This is the first evening for weeks when I haven’t had a pile of things to finish before bed. It feels a bit odd. There’s still a lot on the to do list but it’s all optional and non deadline stuff that can wait for the weekend, or next week, or next month so I took a little time for myself and did some reading, watched the video of the recent 9 to 5 so I could finally tell what some of the scenes were actually about, and ate a few more jelly beans than I probably should of. (I’m going to put those fifteen pounds back on if I don’t watch it…) It’s very hard for me to do nothing and relax. I think it’s the medical training. One of my colleagues wrote an essay on this recently which I posted as I found it quite profound. Physicians have enormous expectations placed on them by their patients, their peers, their systems, and themselves and there is sense of pride instilled early on in the training at the being able to power through, no matter the challenges, the sleep deprivation, the physical health, or the emotional state.
We all went into the pandemic with an adrenaline charge and with that sort of thinking imbued in us for our entire professional careers and it certainly sustained us in those initial uncertain months of lockdowns, unknowns about the disease itself, and need to change pretty much everything about how our jobs operate within weeks. The vision of the vaccine on the horizon sustained us that first year and, when it became available, a mere ten months or so after the first US cases (a medical miracle), we all breathed easier thinking things would improve and wind down. I don’t think any of us had counted on the ugly politicization of health care that rose up in the spring, ensuring the continuation of the pandemic and unsustainable working conditions. Now, two years in, with the politics firmly entrenched, even the waning of the fast and furious omicron crisis evokes no joy in Mudville.
There’s a lot of speculation about how much more the American health care system can weather before it breaks down. I think that’s the wrong question. The American health care system is already broken at this point. We’re just driving the car on a couple of flat tires and hoping that the pistons don’t give way. How is it broken? The selfishness of a certain portion of the American population, putting their need to belong to a certain political ideology ahead of their health, their neighbors’ health, or societal needs, put a system, that was designed to run close to maximum capacity with just in time ordering in order to maximize profits and minimize expenses, into overload and I’m wondering if it can recover. Currently, American health care can’t do its most basic job, which is treat curable disease. Elective surgeries are postponed. Screening tests don’t happen. Getting a new primary care provider is nigh on impossible. Rehab facilities can’t get staff. Nurses are leaving floor and clinic jobs for the astronomical salaries being offered in understaffed Covid units. A friend of mine, who works per diem nursing at a local hospital, worked a weekend shift recently. She walked on to her ward and found one of the patients working as the unit secretary. There was no one else to do the job.

The biggest driver of the breakdown is, like with so many other social movements, the Baby Boom generation. Aging in good health, many of them had been working well into their sixties and early seventies. Covid and its stresses have caused many of them to reevaluate their life priorities and to retire and leave the work force all at once. Retirement of people over age 60 is the biggest driver of the Great Resignation, not government payments. Women leaving due to childcare issues is a distant second contributor. In health care, that means those with the enormous repositories of clinical experience are departing. There is a phenomenon in human learning and intuition.

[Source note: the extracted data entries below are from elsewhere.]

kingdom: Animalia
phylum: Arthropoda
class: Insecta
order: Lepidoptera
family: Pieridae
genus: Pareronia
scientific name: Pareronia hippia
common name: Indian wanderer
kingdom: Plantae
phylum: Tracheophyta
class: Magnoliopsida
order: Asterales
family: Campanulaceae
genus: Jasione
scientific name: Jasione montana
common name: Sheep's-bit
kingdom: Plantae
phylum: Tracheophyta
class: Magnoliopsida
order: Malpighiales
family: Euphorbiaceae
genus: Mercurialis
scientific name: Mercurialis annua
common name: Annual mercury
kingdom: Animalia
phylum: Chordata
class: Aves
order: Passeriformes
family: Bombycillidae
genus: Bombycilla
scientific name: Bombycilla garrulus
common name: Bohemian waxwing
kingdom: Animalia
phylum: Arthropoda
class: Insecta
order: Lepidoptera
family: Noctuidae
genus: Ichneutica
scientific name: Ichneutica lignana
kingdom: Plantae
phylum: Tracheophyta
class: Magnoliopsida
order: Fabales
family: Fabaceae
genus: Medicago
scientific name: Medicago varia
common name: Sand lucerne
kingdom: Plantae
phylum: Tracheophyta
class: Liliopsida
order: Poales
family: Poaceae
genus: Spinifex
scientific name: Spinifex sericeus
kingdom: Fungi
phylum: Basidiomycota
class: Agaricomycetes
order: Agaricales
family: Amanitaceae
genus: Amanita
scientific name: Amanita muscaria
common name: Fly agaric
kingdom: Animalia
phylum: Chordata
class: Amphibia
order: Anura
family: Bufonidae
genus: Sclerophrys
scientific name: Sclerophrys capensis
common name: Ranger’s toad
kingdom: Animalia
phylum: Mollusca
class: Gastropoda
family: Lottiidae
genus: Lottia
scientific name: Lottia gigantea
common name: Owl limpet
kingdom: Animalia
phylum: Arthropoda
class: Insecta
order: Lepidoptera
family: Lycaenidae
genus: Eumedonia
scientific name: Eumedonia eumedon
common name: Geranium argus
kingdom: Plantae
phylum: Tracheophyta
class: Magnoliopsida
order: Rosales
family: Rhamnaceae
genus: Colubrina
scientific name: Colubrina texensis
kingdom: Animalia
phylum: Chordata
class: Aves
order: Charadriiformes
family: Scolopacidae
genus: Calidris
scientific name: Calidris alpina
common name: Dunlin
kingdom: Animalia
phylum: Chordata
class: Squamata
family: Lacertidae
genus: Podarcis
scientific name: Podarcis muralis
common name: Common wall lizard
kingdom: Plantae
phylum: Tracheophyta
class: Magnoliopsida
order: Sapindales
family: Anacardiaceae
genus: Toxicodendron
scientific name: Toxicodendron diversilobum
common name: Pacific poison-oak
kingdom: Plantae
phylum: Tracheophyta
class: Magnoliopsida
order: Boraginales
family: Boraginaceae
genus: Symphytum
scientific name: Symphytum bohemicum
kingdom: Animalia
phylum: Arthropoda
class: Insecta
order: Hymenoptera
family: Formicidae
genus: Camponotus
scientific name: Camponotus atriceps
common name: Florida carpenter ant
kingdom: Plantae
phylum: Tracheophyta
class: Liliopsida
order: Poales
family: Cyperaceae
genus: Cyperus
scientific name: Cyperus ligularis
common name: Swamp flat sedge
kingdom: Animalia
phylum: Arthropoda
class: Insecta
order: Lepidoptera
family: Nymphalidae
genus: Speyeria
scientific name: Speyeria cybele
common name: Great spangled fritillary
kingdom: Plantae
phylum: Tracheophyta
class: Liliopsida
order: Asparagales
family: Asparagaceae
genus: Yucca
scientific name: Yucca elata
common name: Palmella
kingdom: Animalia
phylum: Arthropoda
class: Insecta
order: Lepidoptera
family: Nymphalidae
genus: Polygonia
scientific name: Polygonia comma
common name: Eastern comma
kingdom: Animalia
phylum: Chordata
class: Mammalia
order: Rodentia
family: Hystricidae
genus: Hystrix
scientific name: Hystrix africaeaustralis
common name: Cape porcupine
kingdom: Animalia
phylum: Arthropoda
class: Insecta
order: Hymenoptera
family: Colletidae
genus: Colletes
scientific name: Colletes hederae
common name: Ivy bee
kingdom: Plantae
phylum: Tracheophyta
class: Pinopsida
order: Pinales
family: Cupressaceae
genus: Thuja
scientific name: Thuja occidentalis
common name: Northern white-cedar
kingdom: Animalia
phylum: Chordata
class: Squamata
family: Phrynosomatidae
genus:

When you work in a field for decades, you become so attuned to the nuances that you just know things. You can’t really explain why you know, but somehow your memory banks are comparing the current situation against decades of prior experiences and the answer is just there. I’ve been finding this happening more and more frequently to me personally over the last decade or so. This is my 38th year in medicine so the data bank is vast but it took me decades to build it.
Losing those senior people as providers and nurses and therapists and pharmacists and all of the other myriad professions that make the American health system go round is going to cause issues for years because it’s going to take years for younger people to amass that sort of knowledge base. Seasoned people don’t just pop out of medical or nursing school. They require years and years of nurturing and exploring and occasional failure. And, this loss of these individuals is just about to collide with the aging Baby Boom turning to the health system for the problems of aging. Their first impulses, given their generational behavior to date, is going to demand that the system fix them so they can keep what they view as their eternal youth. It won’t be possible and the tensions that are going to develop between them and health care are going to rise significantly. No health system is ready for this. They’ve been kicking that particular can down the road for decades and now Covid issues have become all consuming. The lead edge of the boom starts turning 80 in less than four years.

I’ve poured nearly a quarter century, most of my adult career, into making geriatric medicine viable within the UAB system. It will continue to work as long as I carry it, but the teetering system is taking its toll on me as much as it is on the pulmonologists who man the Covid wards. Will I be able to do this for another two years? Another five? If I step down, who steps up? US medical graduates continue to avoid training in geriatrics like the plague. These questions haunt me sometimes at night. And then I remember what I figured out years ago, the world is not saved all at once, but rather one patient at a time. Focus on the work in front of you, not the potential work that is not yet yours. And do the health system a favor. Wash your hands. Get your vaccines. Stay home if you’re sick. Carry a mask with you and put it on when appropriate. It’s not that hard to be part of the solution.